- [PASSAGE PROVIDED]:

The doctrine does maintain alongside that action against over ground workers
must be in keeping with the law of the land. However, measures taken to
distance supporters from terrorists by inducing a realization that they cannot
‘win’ against the government implies an intention to exhaust them. This may end
the problem, but does not resolve it. It helps with ‘conflict management’ and
not ‘conflict resolution’. In other words, the narrower military aim can be met,
but this does not help with achieving national aims. It also goes against the
democratic ideal of tolerance of dissent. There is danger of the Army ending up
a political actor. That these measures are not elaborated on indicates there is
scope for impinging on HR. Again tactical level problems arise, such as
identification of the targets, methods to be used and when to cease applying
such pressure. To its credit, the doctrine concedes that ‘this lever works both
ways’ and could prove ‘counter productive’. This begs the question as to why
must the idea figure in the doctrine in first place.

- [GOAL]: In the passage on military doctrine, what must action against over ground workers be in keeping with? The records that follow are unrelated to the passage and stand as separate material.

- [LISTED ENTRIES]:
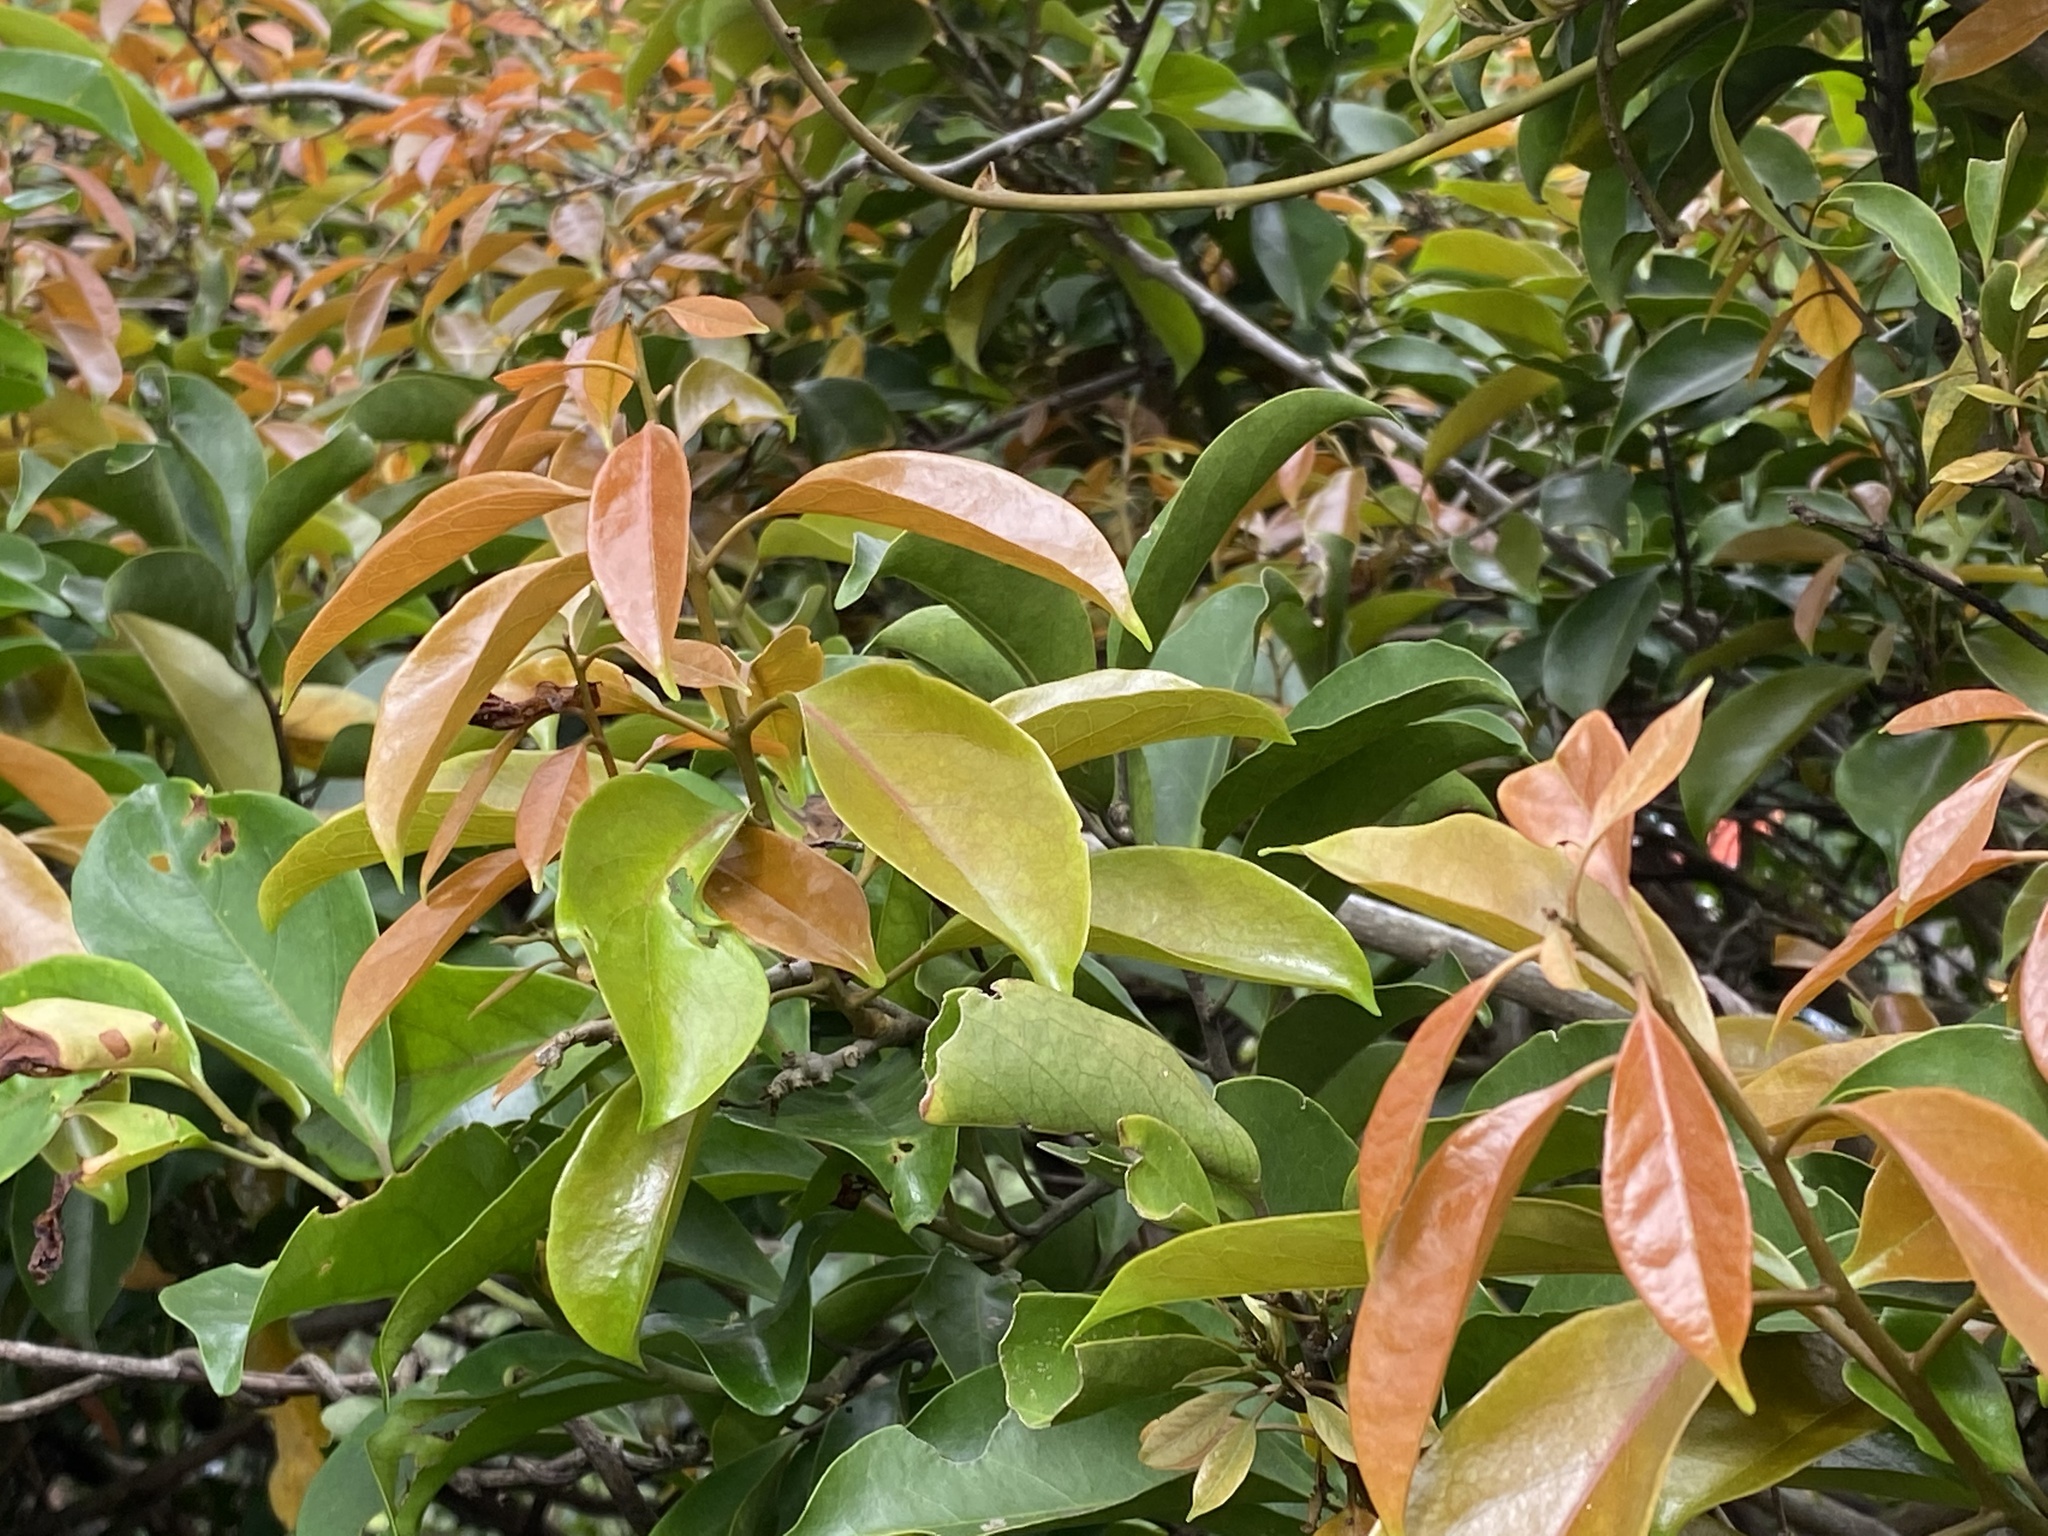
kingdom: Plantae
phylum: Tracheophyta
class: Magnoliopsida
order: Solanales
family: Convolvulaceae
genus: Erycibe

* * *

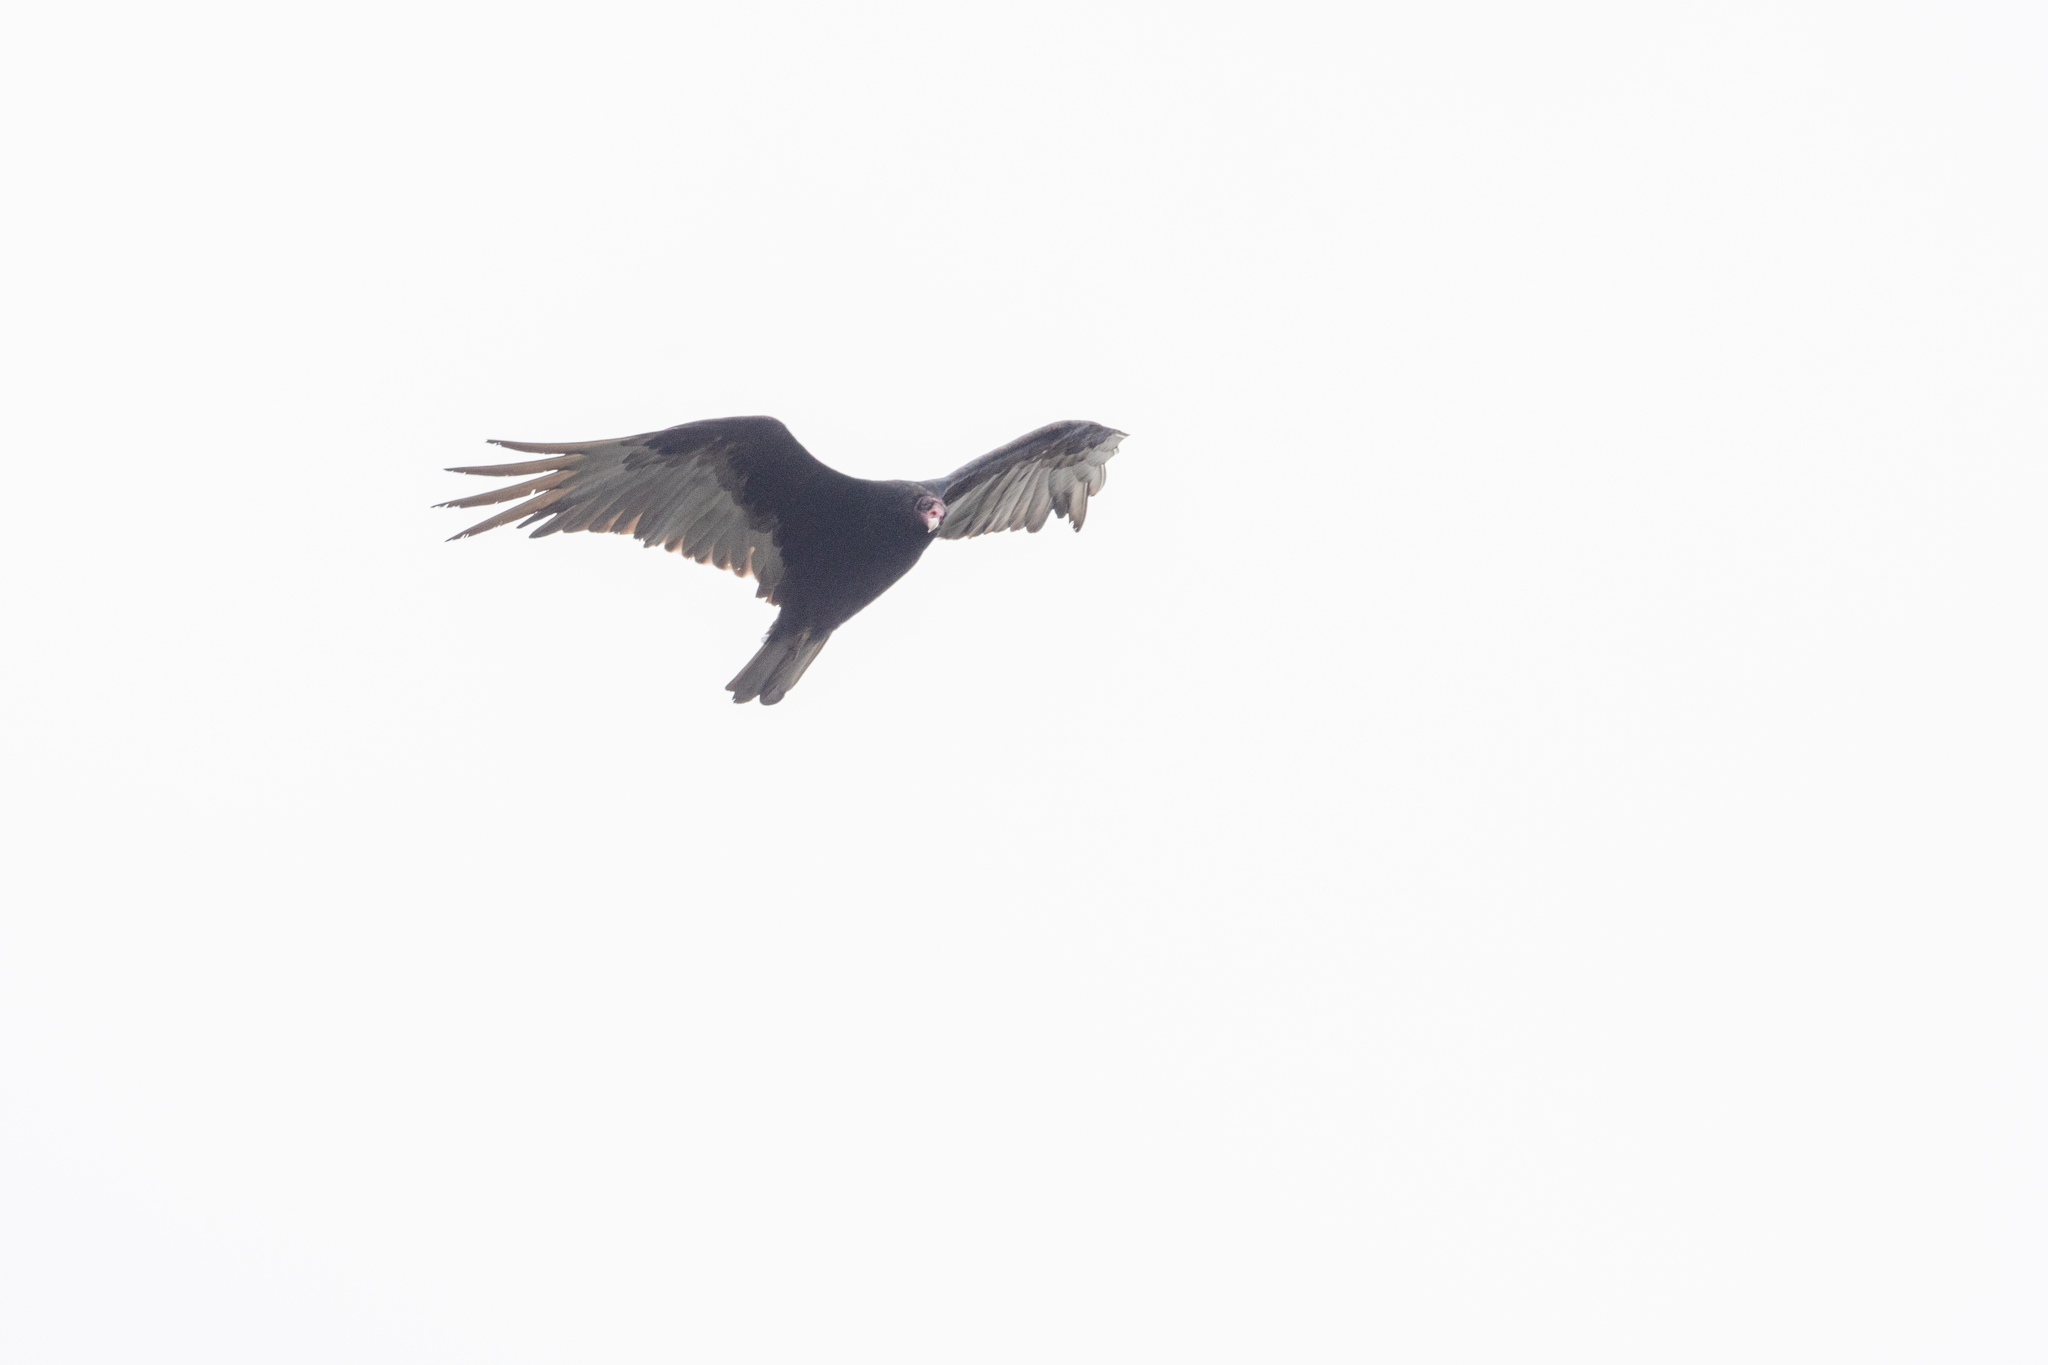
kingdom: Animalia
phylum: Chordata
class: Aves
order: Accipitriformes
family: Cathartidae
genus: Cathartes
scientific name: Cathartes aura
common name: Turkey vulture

...

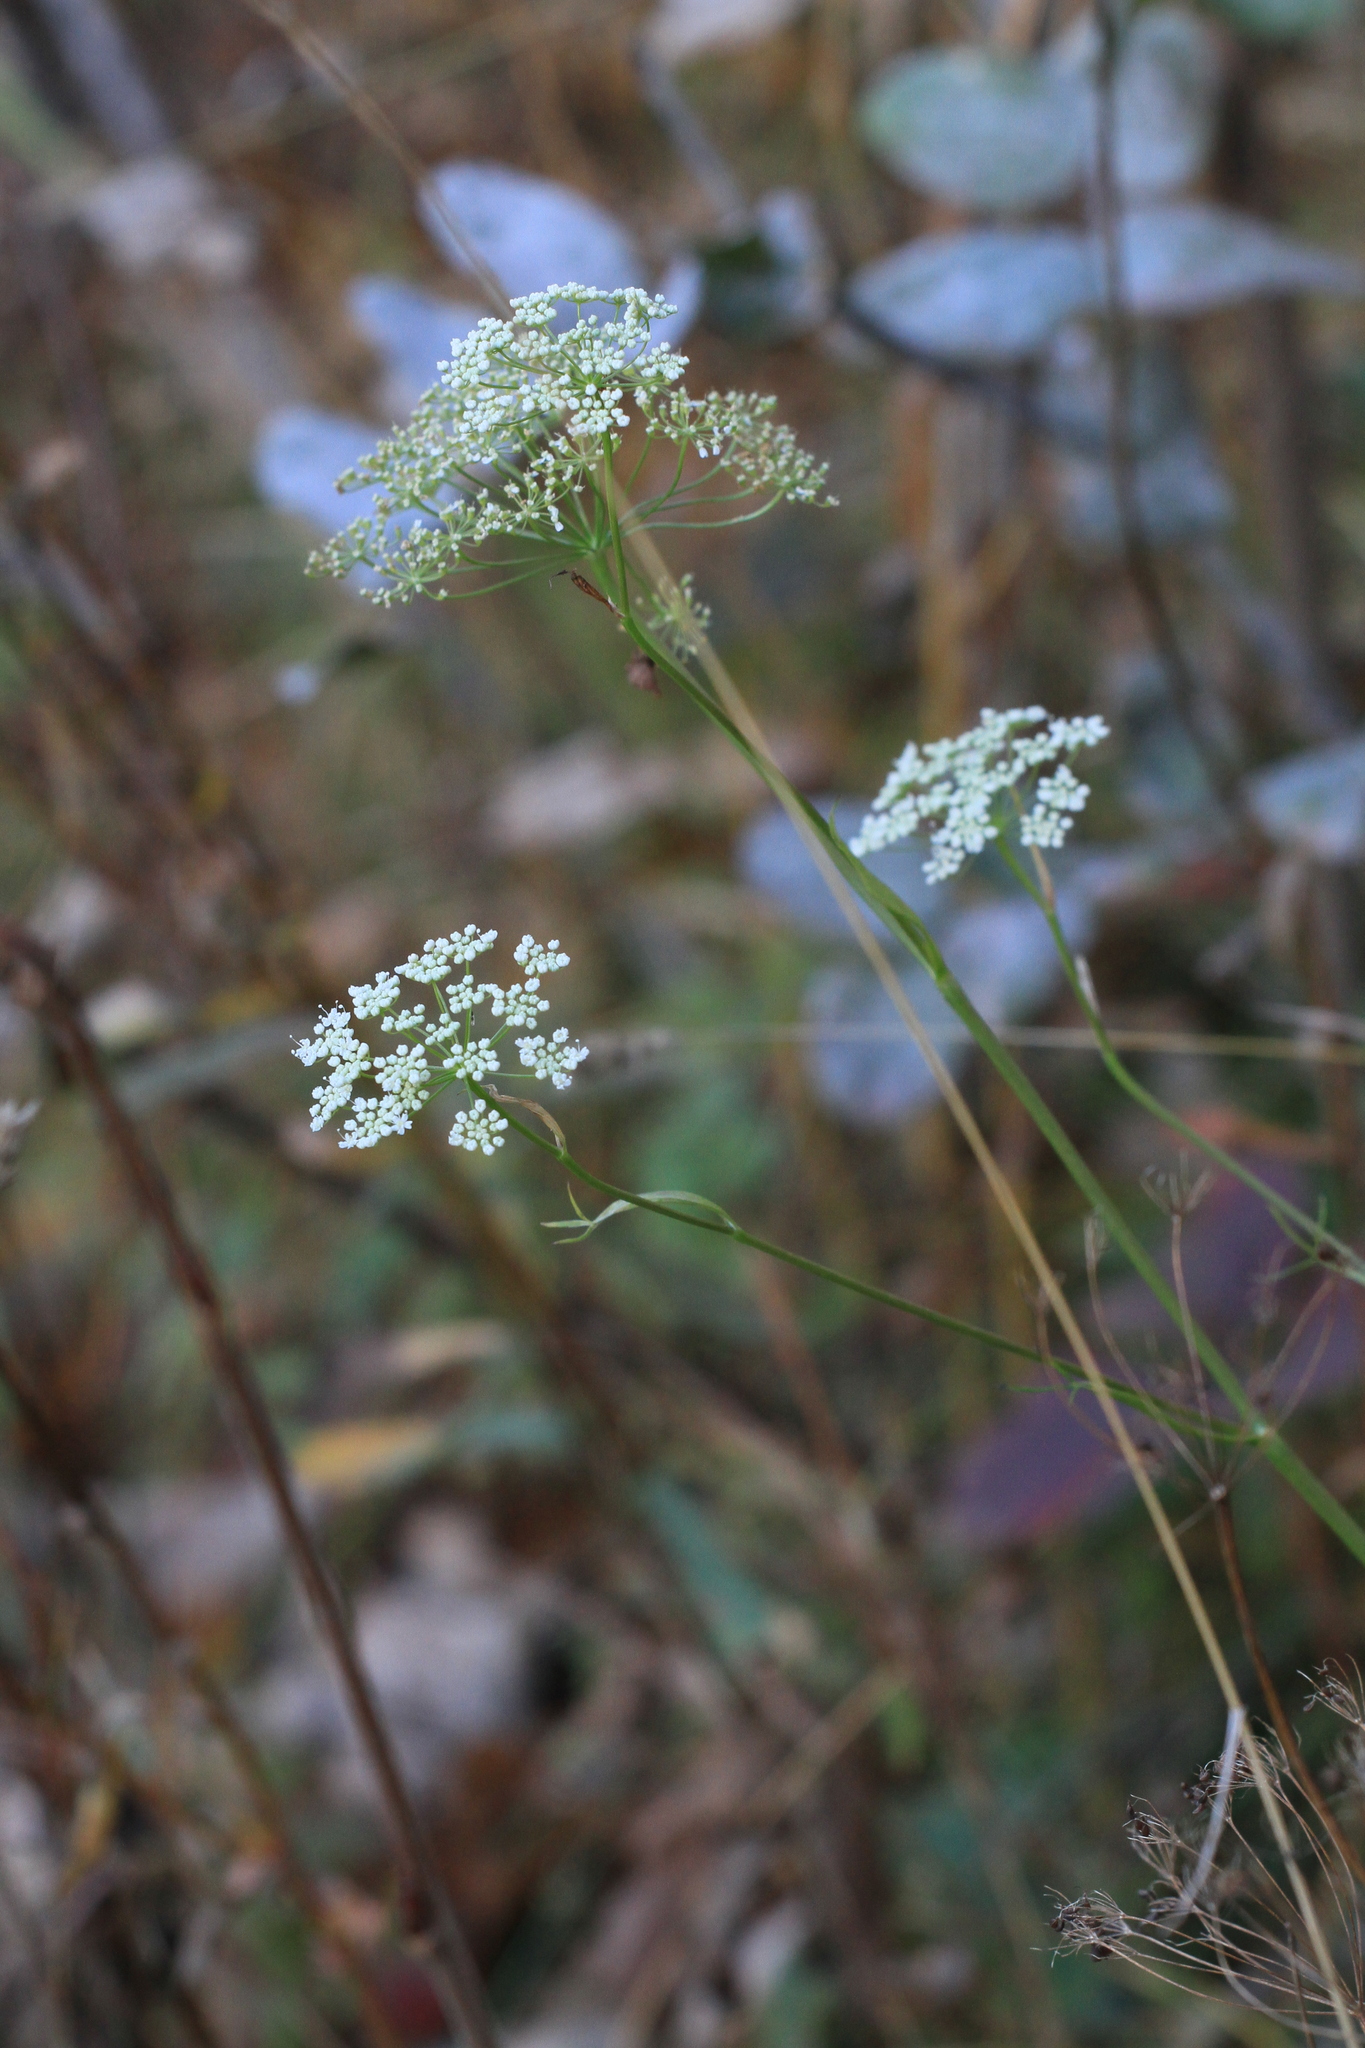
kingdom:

- [OUTPUT FOR THIS TASK]: The law of the land.